Needless to say, higher virus caseloads in France, Spain, and Germany will not help the situation for services. Andrew Harker, Economics Director at IHS Markit, made this explicit. “The eurozone’s rebound lost momentum in August, highlighting the inherent demand weakness caused by the COVID-19 pandemic”, he warned. “The recovery was undermined by signs of rising virus cases in various parts of the euro area, with renewed restrictions impacting the service sector in particular”.

Services sector readings were noticeably below estimates in France and Germany, printing 51.9 and 50.8, respectively, against estimates for 56.3 and 55.2.

The French survey cites “anecdotal evidence” which suggests firms “remained wary of further COVID-19 outbreaks” even as service providers were seen as “more confident than their manufacturing counterparts”. The streak of workforce contraction extended to a sixth month in France.

In Germany, the weakness was concentrated in services, where providers “recorded a rise in new business for the second month in a row in August [but] the rate of growth was only modest and slowed since July”, the survey says. “Services firms reported a sustained drag from a reduction in new business received from international clients, which fell sharply and to a greater extent than in July”.

Germany is recording the highest daily case rates since April. “We want to avoid closing borders again at any cost, but that assumes that we act in coordination”, Angela Merkel said Thursday.
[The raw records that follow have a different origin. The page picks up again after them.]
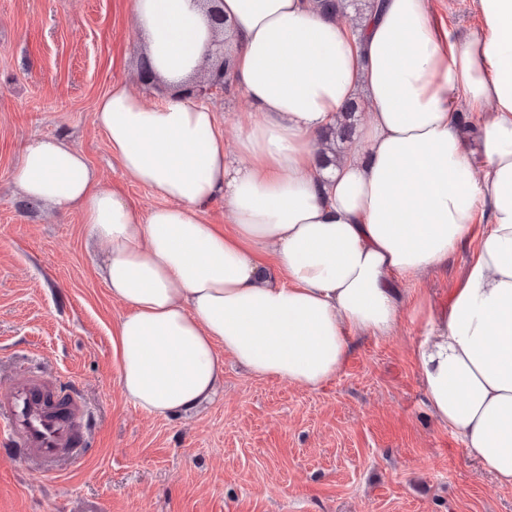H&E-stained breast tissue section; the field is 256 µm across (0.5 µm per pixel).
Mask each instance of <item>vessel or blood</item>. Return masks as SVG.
Returning a JSON list of instances; mask_svg holds the SVG:
<instances>
[{
	"instance_id": "obj_1",
	"label": "vessel or blood",
	"mask_w": 512,
	"mask_h": 512,
	"mask_svg": "<svg viewBox=\"0 0 512 512\" xmlns=\"http://www.w3.org/2000/svg\"><path fill=\"white\" fill-rule=\"evenodd\" d=\"M89 416L79 393L59 390L35 375L0 388L5 446L49 472L57 463L80 456Z\"/></svg>"
}]
</instances>
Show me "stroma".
Instances as JSON below:
<instances>
[{"label": "stroma", "instance_id": "1", "mask_svg": "<svg viewBox=\"0 0 512 512\" xmlns=\"http://www.w3.org/2000/svg\"><path fill=\"white\" fill-rule=\"evenodd\" d=\"M131 0H0V381L38 372L91 411L80 465L46 475L0 449V512H512V486L482 470L430 413L413 361V307H439L464 282L475 245L403 283L394 333L353 339L317 389L258 379L224 361V388L178 419L135 407L119 385L112 331L125 312L99 274L76 211L23 199L15 177L36 138L77 146L140 212L160 206L126 178L95 124L112 83L143 89L145 45ZM473 41L472 0H431Z\"/></svg>", "mask_w": 512, "mask_h": 512}]
</instances>
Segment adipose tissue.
Returning <instances> with one entry per match:
<instances>
[{
	"instance_id": "adipose-tissue-1",
	"label": "adipose tissue",
	"mask_w": 512,
	"mask_h": 512,
	"mask_svg": "<svg viewBox=\"0 0 512 512\" xmlns=\"http://www.w3.org/2000/svg\"><path fill=\"white\" fill-rule=\"evenodd\" d=\"M431 0H374L360 29L314 0H223L249 101L226 150L207 104L148 105L113 84L96 122L133 182L162 206L142 214L102 185L83 153L35 139L16 189L79 210L124 303L112 337L123 393L178 417L210 402L232 358L259 378L316 389L344 367L352 335L387 337L401 316L393 277L417 278L477 235L448 308L427 318L415 359L438 423L512 486V0H474L475 44L452 40ZM147 59L177 83L207 59L205 0H132ZM361 98L368 120L320 168V133ZM482 109L478 149L460 106ZM223 199L234 238L204 217ZM272 252L276 275L257 254Z\"/></svg>"
}]
</instances>
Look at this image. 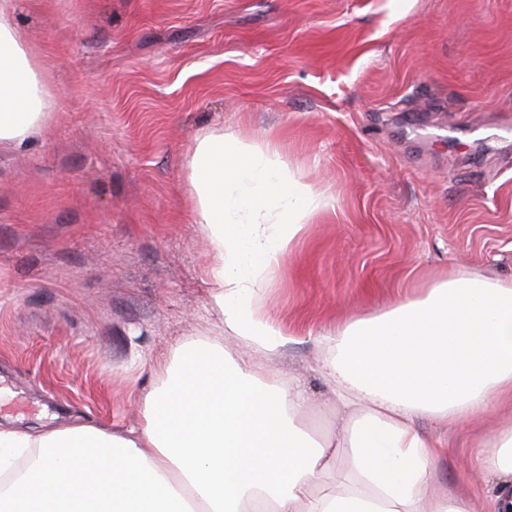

“We have to have the same strategy and rules — that is a prevention strategy”, Emmanuel Macron remarked. “We want to avoid the errors that were made at the start of the crisis”.

New cases in France approached 5,000 on Thursday, the most since mid-April. Spain’s infection totals have also been on the rise. The situation last week prompted the UK to institute new travel quarantines, while both Spain and Italy have closed nightclubs.

Summing up the situation on the economic front Friday was IHS economist Eliot Kerr. “Overall, the [August PMIs] highlight the fragility of demand conditions faced by businesses and cast further doubt over the V-shaped recovery that many had hoped for”.

He was speaking specifically about France, but the assessment applies across the board.

And just when everyone is knee-deep in euro longs, too.